Document section
|---|

4. The kit of claim 1 , wherein said beads are selected from the group consisting of porous beads and nonporous beads.
5. The kit of claim 1 , wherein said beads are substantially spherical.
6. The kit of claim 1 , wherein said beads are made of a combination of different paramagnetic materials.
7. The kit of claim 6 , wherein said combination is selected so as to obtain said predetermined and different magnetic response.
8. The kit of claim 1 , wherein the beads are made of a combination of a paramagnetic material and a non-paramagnetic material.
9. The kit of claim 8 , wherein said combination is selected so as to obtain said predetermined and different magnetic response.
10. The kit of claim 1 , wherein a diameter of said beads is selected so as to optimize a resolution of said magnetic response.
11. The kit of claim 10 , wherein said diameter is in a nanometer scale.
12. The kit of claim 1 , wherein said beads have predetermined surface characteristics favoring a wash buffer, hence said beads are characterized by an enhanced contact with said wash buffer.
13. The kit of claim 12 , wherein said wash buffer is selected from the group consisting of an acid, a base, a salt, a denaturant, an oxidant and a reducing agent.
14. The kit of claim 1 , wherein said beads are formed by compaction.
15. The kit of claim 1 , wherein each of said beads include an affinity moiety.

|---|

Entries provided
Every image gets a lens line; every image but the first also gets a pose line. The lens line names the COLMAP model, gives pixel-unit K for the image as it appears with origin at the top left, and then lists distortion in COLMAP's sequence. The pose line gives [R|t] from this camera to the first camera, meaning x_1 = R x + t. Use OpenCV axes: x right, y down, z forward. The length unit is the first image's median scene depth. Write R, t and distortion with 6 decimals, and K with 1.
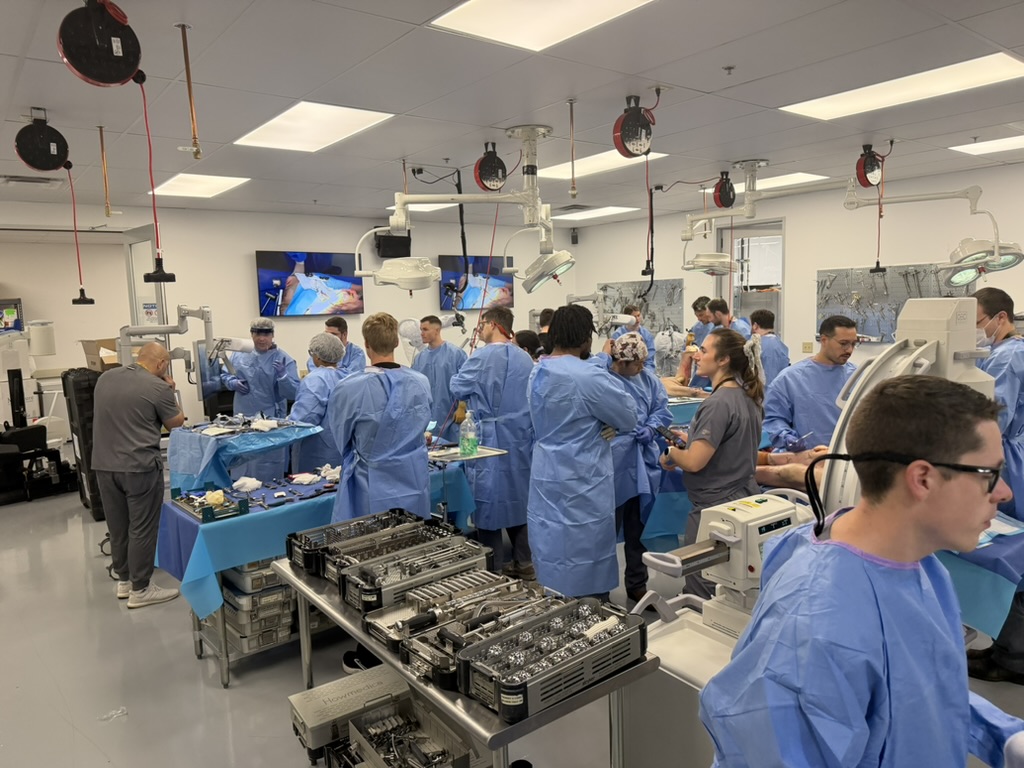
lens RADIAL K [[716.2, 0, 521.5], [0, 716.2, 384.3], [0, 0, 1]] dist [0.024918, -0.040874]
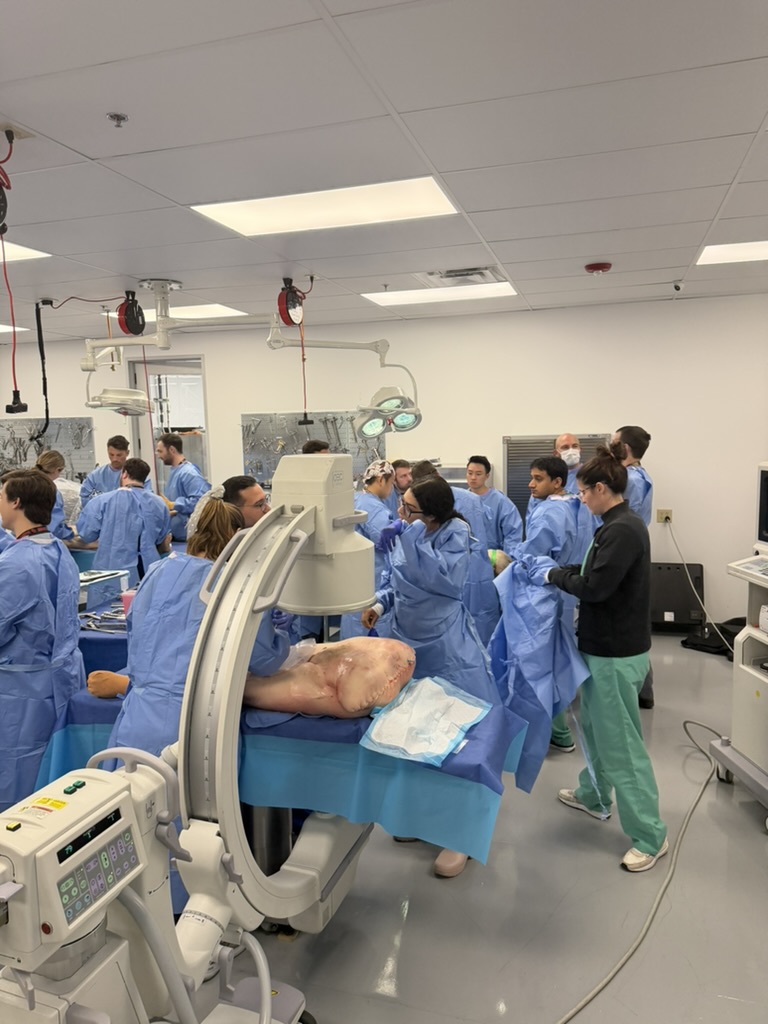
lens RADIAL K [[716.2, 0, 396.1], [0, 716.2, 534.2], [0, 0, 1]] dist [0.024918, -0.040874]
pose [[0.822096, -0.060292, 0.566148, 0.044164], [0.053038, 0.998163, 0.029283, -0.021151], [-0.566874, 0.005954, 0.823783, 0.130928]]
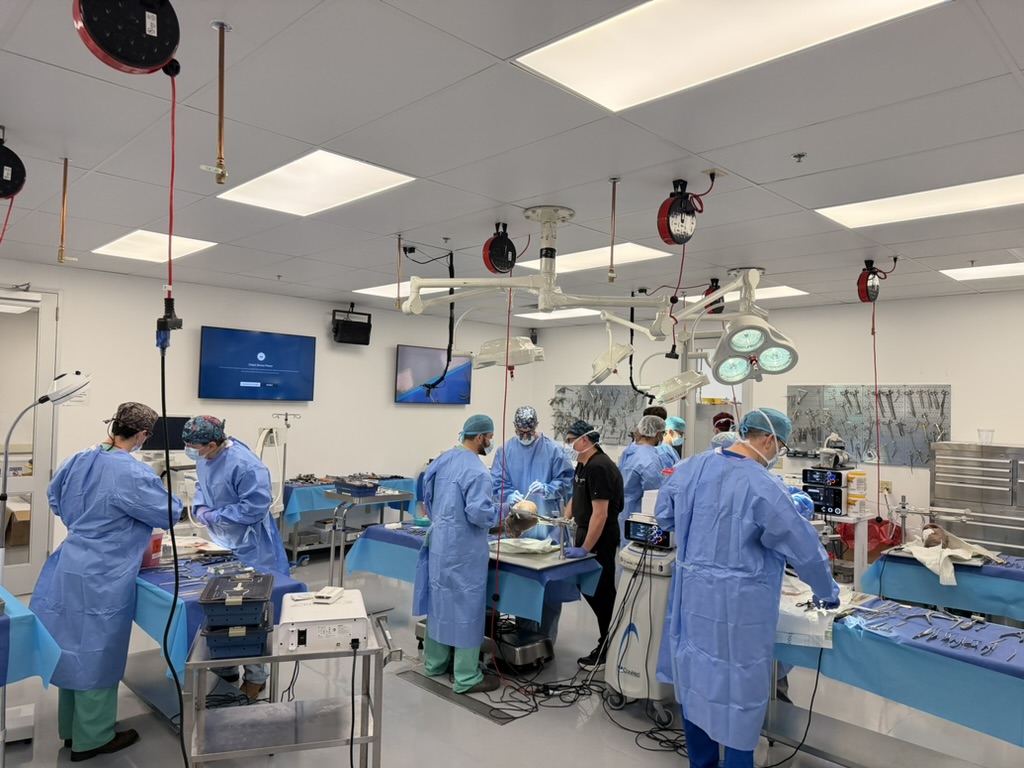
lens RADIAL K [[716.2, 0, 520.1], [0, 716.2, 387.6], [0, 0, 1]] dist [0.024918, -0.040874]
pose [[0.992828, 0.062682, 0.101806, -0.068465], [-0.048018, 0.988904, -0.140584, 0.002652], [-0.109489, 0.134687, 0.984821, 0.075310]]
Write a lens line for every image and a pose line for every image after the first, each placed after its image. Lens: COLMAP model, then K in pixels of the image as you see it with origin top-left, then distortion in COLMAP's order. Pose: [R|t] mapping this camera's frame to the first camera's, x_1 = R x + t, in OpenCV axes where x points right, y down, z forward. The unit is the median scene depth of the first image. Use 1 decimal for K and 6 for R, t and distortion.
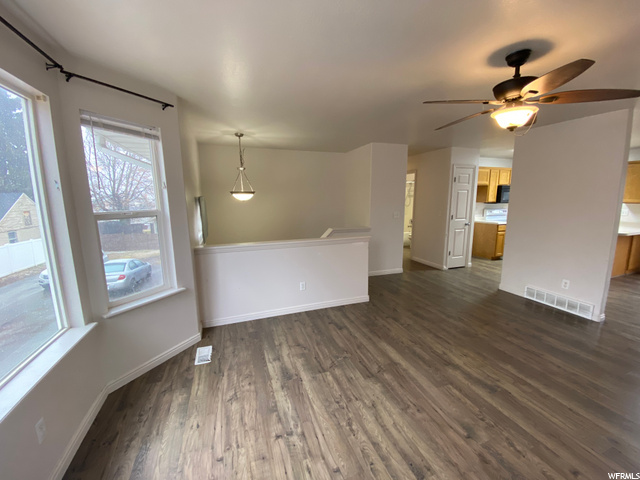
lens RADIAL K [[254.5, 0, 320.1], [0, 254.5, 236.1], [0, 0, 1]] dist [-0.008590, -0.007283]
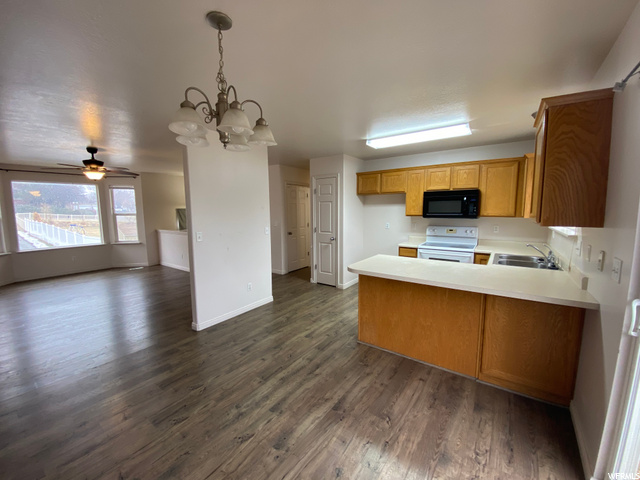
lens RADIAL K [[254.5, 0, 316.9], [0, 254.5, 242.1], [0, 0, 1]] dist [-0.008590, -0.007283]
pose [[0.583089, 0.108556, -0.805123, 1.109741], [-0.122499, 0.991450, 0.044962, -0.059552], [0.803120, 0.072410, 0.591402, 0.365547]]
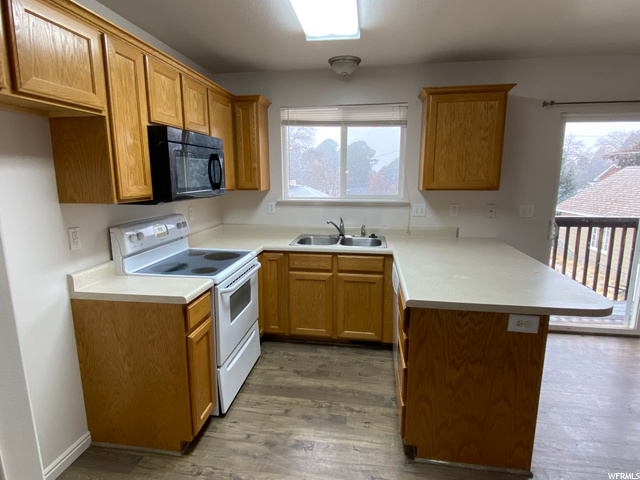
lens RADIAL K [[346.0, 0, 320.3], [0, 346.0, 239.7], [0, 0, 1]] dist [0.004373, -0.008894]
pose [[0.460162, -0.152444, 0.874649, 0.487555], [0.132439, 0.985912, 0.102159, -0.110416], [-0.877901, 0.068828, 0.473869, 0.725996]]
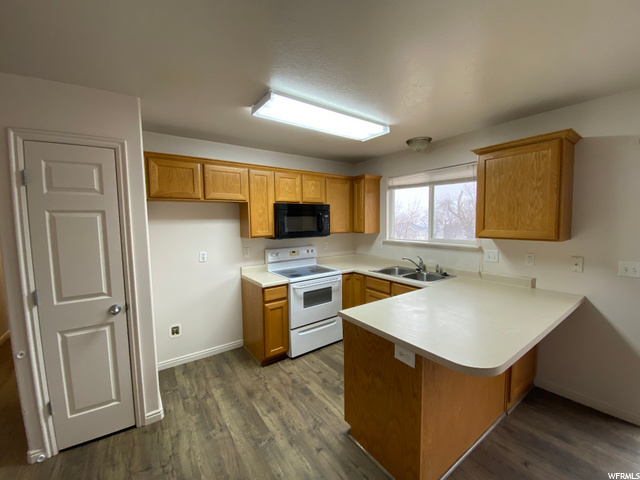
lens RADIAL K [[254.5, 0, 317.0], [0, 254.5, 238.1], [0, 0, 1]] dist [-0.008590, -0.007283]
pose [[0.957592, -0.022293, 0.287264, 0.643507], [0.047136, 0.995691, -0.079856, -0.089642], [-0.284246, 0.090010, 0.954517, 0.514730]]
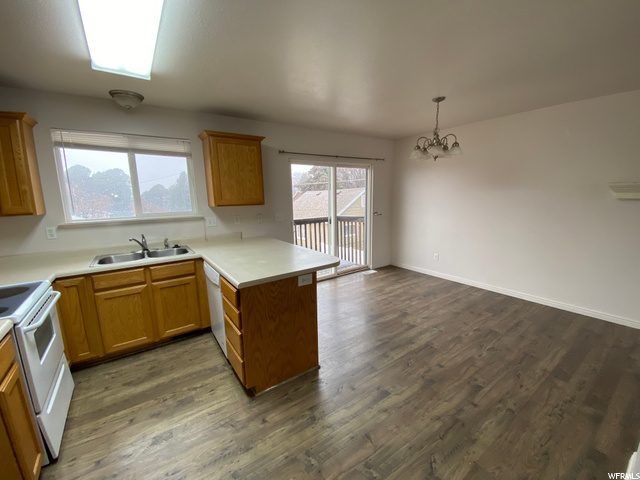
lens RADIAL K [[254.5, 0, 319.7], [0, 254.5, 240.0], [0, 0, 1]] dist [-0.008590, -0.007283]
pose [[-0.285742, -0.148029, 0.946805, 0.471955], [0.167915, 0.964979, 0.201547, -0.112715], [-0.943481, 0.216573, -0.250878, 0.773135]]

|---|

Exercise prompt
Answer these from the kit claims:
1. At what scale is the bead diameter, according to claim 11?
2. How are the beads formed, according to claim 14?
3. What does each bead include, according to claim 15?

Output
1. A nanometer scale.
2. By compaction.
3. An affinity moiety.